Kita sudah menambahkan sesuatu diluar al-Quran, dan Untuk apa kita menambahkannya, karena ada anggapan bahwa Al-Qur’an memiliki kekurangan khan.. Al-Qur’an sebagai sesuatu yg merupakan penerang segala sesuatu, lantas kita berusaha menggunakan sesuatu hal yang diteranginya itu untuk menjelaskan Al-Qur’an.. gk nyampelah reza [tanpa Mohammad]..

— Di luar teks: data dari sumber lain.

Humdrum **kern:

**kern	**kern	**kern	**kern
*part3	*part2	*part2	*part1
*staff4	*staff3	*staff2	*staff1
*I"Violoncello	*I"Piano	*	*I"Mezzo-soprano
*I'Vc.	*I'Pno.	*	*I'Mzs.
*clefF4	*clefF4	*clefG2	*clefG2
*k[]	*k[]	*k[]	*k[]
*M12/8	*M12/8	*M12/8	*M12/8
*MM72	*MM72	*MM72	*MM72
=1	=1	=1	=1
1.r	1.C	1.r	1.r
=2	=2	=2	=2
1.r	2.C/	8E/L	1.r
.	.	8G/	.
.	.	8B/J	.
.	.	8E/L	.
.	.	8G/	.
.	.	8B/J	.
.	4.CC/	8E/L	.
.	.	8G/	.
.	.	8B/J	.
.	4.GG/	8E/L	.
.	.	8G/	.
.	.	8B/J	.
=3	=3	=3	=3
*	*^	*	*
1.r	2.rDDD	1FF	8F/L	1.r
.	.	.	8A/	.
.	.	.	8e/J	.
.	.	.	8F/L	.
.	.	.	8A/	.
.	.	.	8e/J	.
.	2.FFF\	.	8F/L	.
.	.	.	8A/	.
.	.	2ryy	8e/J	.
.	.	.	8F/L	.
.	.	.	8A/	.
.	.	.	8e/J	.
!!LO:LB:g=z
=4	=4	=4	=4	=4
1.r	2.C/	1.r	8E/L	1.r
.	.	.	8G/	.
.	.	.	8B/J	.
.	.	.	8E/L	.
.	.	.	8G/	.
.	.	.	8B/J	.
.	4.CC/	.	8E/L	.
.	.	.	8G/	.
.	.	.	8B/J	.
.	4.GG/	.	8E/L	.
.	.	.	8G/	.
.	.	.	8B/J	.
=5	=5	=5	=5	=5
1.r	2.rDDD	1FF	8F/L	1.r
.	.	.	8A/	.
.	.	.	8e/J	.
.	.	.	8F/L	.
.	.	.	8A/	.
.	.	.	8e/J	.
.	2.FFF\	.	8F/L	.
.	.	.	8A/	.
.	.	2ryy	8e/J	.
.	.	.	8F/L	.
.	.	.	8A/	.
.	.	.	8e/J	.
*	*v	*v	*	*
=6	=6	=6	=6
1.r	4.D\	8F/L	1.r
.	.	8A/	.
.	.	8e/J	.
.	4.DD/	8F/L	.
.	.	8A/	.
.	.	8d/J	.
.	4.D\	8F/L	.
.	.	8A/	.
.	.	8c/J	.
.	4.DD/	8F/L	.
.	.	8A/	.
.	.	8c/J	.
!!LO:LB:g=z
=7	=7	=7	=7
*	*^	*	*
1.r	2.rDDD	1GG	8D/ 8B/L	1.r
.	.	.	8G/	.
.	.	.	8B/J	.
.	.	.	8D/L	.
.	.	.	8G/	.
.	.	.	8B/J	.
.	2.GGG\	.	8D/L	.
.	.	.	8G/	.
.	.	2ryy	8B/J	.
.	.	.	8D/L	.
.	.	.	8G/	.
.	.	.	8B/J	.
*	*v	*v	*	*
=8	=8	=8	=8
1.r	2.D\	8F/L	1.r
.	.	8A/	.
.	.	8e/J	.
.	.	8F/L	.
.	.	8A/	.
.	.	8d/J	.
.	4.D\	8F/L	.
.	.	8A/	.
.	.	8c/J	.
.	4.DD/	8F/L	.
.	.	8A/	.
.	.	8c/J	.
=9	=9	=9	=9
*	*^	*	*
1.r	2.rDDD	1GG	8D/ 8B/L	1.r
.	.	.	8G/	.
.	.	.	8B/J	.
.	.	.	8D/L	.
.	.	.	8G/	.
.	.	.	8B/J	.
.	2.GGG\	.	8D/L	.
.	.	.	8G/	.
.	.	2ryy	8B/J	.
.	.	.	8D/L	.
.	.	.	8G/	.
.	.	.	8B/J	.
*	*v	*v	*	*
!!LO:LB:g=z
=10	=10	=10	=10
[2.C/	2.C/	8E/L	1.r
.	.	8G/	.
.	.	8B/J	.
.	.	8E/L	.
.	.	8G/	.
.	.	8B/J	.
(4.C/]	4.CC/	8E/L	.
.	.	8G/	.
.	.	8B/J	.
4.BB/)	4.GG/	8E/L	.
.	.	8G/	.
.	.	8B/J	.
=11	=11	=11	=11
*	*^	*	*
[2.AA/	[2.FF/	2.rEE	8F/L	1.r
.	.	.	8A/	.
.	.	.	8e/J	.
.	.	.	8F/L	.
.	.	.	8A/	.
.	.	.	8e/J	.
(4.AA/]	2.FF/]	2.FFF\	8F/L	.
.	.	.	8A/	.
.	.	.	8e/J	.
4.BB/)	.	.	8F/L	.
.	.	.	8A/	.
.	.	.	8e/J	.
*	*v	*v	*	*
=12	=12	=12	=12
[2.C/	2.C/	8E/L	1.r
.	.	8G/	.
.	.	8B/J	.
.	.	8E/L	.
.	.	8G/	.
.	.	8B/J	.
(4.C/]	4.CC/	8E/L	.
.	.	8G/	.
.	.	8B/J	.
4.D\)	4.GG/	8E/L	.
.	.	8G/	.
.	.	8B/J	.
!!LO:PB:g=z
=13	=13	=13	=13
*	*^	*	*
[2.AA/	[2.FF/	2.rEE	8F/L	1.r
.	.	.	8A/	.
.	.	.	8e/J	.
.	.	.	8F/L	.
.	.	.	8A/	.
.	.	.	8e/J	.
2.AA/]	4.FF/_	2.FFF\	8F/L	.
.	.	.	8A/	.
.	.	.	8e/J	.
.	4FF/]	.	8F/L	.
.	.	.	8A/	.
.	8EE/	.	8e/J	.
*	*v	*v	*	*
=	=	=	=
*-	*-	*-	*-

8. Planners - Februari 19, 2009

Salam
Bismihi Ta’ala

Untuk Pa Andito sang penulis artikel..

Adanya info tersebut sangatlah akan menjadi lebih baik dengan runtutan yang lebih sistematis dan lebih mengalir,

Bahasa yang redaksional dan mudah dipahami akan membuat kami yang membaca dapat memperoleh info dengan baik dan dapat catatan2 penjelas seperti sumber dan kelengkapan data atau argumen sehingga kami bisa benar2 mengerti

Terkadang keSyiah-an seseorang harus dibayar dengan berbagai kemiringan sudut pandang dr lingkungan..

Satu hal yg menjadi acuan adl biarlah org mlihat syiah dari kelembutan, kecerdasan dan kearifan tingkah laku dan langkah yg kita ambil.

Semoga bermanfaat.
Salam

kaum minoritas - Februari 8, 2010

sebetulnya bagi syiah yang namanya hadits [dalam pengrertian suni] itu tidak diperlukan, sebab hadits hanya diperlukan bagi mereka yang kehilangan/terputus mata rantai berita ttg sunnah rosul.
Di dalam ajaran syiah, mata rantai sunnah itu tdk pernah putus karena sebagai sumber/pintu ilmu bagi kaum syiah adalah Imam Ali,dan ali belajar lsg dari rosulullah kemudian imam slanjutnya Imam Hasan dan Imam Husain itu mereka belajar lsg dari imam ali, kemudian imam selanjutnya Ali zainal abidin dia belajar lsg dari bapaknya imam Husain. dan hal itu terus berlangsung terus sampai imam ke dua belas bahkan sampai sekarang.
Jadi dimana dan untuk apa kedudukn hadits itu sebab berita ttg sunnah dan produk2 hukum yang lain sudah mereka dapatkan secara sempurna dan terpercaya sebab mereka mendapatkanya dari keluarga sendiri yang memang kumplit dan terpercaya.
Ilmu ali yang yang didapat lsg dari rosulullah itu memang sudah sempurna tak perlu tambahan dari yg lain. Dalam sejarah tak pernh tercatat imam ali bertanya tentang sesuatu hukum kpd sahabat lain kalau sebaliknya sahabat yg lain bertanya kpd Imam Ali banyak tercatat dlm sejarah,itu membuktikan kesempurnaan ilmu Imam Ali. ilmu itulah yang diajarkan secara lsg dan turun temurun di keluarga Imam Ali yang diikuti oleh para pengikutnya.sampai sekarang.
Secara kasarnya para pengikut syiah tdk perlu membaca buku hadits untuk mengetahui ttg hukum2 islam bagi mereka cukup bertanya kpd keluarga Imam Ali [keluarga rosulullah] yang msh hidup.

9. adra - Juni 30, 2011

facebook p iwan achmad s: iwan_as58@yahoo.co.id

10. AHam Dani - April 16, 2014

innalillahi..,

11. baroyazaky - Mei 14, 2018

saya buuh alamat sekolah bebas biaya cicalengka yg programnya ijabi.
kami warga tasik ikhwan dari pekalongan jateng,kami butuh untuk anak kami.